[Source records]

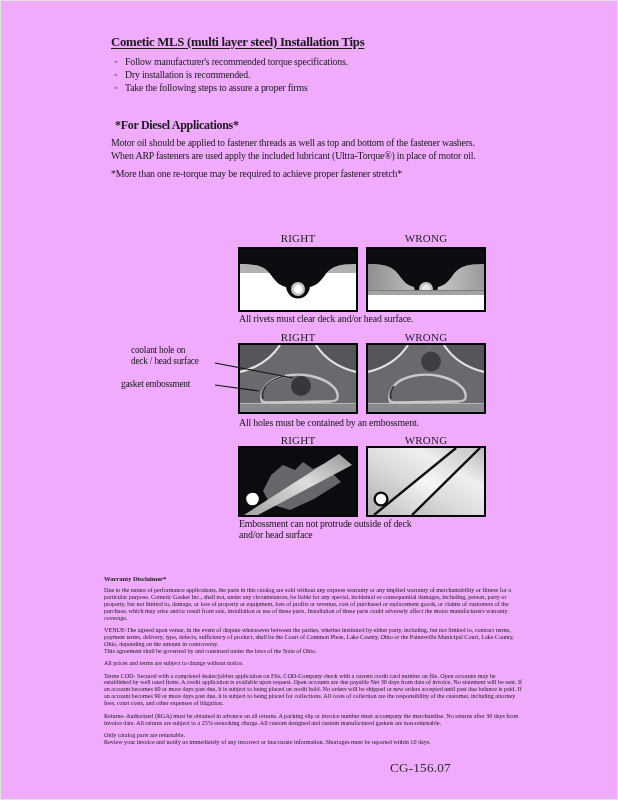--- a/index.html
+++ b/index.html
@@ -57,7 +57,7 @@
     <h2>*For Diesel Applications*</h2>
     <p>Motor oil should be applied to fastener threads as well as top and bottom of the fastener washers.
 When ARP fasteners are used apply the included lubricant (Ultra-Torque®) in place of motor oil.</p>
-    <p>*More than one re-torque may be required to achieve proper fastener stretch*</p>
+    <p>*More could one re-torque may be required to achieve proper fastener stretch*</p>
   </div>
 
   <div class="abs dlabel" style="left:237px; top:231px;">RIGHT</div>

__To-do item__:
Nothing but an exact copy of the data, without its images, should make up your answer.

__Solved problem__:
--- a/index.html
+++ b/index.html
@@ -57,7 +57,7 @@
     <h2>*For Diesel Applications*</h2>
     <p>Motor oil should be applied to fastener threads as well as top and bottom of the fastener washers.
 When ARP fasteners are used apply the included lubricant (Ultra-Torque®) in place of motor oil.</p>
-    <p>*More than one re-torque may be required to achieve proper fastener stretch*</p>
+    <p>*More could one re-torque may be required to achieve proper fastener stretch*</p>
   </div>
 
   <div class="abs dlabel" style="left:237px; top:231px;">RIGHT</div>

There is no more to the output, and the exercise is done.